At 6 months of age, babies are getting their nutritional needs met during the day, so they can make it through the night without a feeding. (But they may get up anyway!) You may have noticed a nap routine falling into place too. Most babies nap two to four hours during the day, but schedules vary: Your child may take a morning nap around 9:30 A.M. and an afternoon nap at 2:30 P.M. Or she may take three or four naps that last 30 to 45 minutes. How will you know whether she is getting enough shut-eye? Take note of her behavior in the late afternoon after she's had her nap but has been awake a while. "If your baby isn't cranky, then she's getting enough sleep," says sleep expert Marc Weissbluth, M.D., professor of clinical pediatrics at the Feinberg School of Medicine at Northwestern University, in Chicago, and author of Healthy Sleep Habits, Happy Child. "However, if she's irritable, she may be signaling a need for more sleep during the day and night." Try putting her down a bit earlier for naps and bedtime. She'll probably brighten right up!
Most babies now nap in the morning and afternoon, which means you might actually get a chance to chip away at that Mount Everest of a laundry pile. On the unfortunate flip side, even the best sleeper will start waking again in the middle of the night. "The neurological changes that enable developmental milestones also affect sleep, which is why sleep often falls apart a week or two before a major change is about to happen, whether it's walking or talking," Dr. Mindell explains. And once the milestone has occurred, a baby would much rather practice walking, talking, or crawling than sleeping!
Another slumber saboteur: Your tot now understands cause and effect. He knows his actions get a reaction from Mommy and Daddy, so he may cry and pop up in his crib to test you. Beware! Your little angel is setting a trap. "The first two times a baby bounces up, parents usually put him back down in the crib," Dr.
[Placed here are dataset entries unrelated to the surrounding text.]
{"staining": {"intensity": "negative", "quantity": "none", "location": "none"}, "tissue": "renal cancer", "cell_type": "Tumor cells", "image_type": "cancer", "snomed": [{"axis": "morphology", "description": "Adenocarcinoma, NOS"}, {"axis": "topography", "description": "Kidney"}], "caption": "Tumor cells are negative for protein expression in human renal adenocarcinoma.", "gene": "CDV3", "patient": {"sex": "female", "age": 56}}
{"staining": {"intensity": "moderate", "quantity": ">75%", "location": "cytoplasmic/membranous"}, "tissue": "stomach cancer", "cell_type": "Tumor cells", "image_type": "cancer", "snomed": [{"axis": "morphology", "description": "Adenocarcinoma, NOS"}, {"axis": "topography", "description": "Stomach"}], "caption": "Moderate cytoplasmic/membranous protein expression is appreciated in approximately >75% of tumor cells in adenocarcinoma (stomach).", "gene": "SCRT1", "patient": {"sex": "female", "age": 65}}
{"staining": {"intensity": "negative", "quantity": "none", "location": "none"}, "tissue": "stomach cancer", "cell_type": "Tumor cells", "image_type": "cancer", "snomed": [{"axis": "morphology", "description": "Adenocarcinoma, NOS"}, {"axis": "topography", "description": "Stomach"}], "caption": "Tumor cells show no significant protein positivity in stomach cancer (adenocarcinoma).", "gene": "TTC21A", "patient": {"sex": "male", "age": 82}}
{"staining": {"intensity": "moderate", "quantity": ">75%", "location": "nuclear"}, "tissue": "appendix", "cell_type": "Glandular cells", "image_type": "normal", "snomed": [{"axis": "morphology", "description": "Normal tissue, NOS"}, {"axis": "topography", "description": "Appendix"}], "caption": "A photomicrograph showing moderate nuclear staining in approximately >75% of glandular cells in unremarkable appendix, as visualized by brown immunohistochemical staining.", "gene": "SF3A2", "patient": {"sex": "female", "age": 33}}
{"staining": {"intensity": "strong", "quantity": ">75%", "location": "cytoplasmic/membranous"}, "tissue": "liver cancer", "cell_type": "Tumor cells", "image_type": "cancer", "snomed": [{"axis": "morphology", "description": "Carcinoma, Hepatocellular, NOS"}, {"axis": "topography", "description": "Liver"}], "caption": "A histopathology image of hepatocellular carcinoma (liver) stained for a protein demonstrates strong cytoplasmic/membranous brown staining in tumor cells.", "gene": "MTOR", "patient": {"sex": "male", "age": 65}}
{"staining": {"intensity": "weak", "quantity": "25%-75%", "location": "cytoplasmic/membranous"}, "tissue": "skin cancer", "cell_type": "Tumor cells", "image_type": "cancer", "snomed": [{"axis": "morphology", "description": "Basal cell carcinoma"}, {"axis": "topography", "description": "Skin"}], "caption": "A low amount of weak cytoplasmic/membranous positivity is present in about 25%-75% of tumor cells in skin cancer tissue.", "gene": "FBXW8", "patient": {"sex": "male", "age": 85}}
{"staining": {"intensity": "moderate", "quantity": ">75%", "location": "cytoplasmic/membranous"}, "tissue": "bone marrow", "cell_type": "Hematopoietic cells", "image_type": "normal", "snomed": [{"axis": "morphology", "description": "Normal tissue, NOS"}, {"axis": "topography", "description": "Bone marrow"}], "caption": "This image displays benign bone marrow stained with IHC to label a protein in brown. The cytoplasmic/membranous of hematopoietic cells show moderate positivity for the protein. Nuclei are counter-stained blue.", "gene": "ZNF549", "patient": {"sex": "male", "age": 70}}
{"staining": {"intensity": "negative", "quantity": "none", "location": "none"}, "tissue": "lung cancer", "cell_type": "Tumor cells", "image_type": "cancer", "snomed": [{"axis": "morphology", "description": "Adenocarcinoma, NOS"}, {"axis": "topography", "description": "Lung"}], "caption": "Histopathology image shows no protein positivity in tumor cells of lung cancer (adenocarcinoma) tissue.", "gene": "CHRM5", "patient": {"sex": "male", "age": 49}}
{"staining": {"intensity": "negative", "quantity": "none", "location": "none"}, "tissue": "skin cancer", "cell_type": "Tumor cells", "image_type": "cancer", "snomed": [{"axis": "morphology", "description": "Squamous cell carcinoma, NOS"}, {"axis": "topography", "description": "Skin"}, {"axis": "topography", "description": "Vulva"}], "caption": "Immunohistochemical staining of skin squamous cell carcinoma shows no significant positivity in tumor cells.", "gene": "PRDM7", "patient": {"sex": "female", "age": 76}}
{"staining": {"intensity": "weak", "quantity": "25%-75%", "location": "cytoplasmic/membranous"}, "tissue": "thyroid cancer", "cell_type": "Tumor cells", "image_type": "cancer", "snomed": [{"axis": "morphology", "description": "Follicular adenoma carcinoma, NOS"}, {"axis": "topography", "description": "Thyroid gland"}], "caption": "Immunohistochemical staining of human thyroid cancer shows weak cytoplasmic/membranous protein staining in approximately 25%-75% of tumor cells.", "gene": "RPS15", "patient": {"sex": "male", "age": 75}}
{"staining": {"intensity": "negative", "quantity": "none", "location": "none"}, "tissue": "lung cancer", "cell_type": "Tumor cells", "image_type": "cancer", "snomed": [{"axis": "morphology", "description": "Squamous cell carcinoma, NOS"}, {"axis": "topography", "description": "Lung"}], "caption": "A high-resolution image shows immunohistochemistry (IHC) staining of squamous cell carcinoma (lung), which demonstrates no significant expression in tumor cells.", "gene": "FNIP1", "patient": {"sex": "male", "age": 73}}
Mindell says. "But the third time, they say, 'He can't settle himself down.' So they take a different tactic by rocking him back to sleep." But giving in sends your tot the message that he doesn't have to go to sleep by himself. Instead, give him a quick hug, and put him back down in the crib. Within a week or two, he'll figure out that you won't rock or soothe him back to sweet dreams. If putting him down doesn't solve it, you may need to leave your munchkin to sort it out himself, Dr. Mindell says.
After her first birthday, your sweetie will switch to one luxuriously long post-lunch nap that lasts from 90 minutes to three hours. A consistent bedtime routine is now even more important: It transitions your child from active toddler to sound snoozer, helping her get adequate nighttime sleep, Dr. Owens says. Do something that calms her, whether it's reading a book or snuggling with a pet. Your child may now have a harder time letting you leave the room after you turn out the light, and that's normal. Separation anxiety begins at 9 to 12 months and peaks at 18 months. "Before now, baby's credo was 'out of sight, out of mind.' But now she can visualize you when you're not around, and this can be distressing," Dr. Owens says. A transitional object, such as a stuffed toy, can bring in the sandman.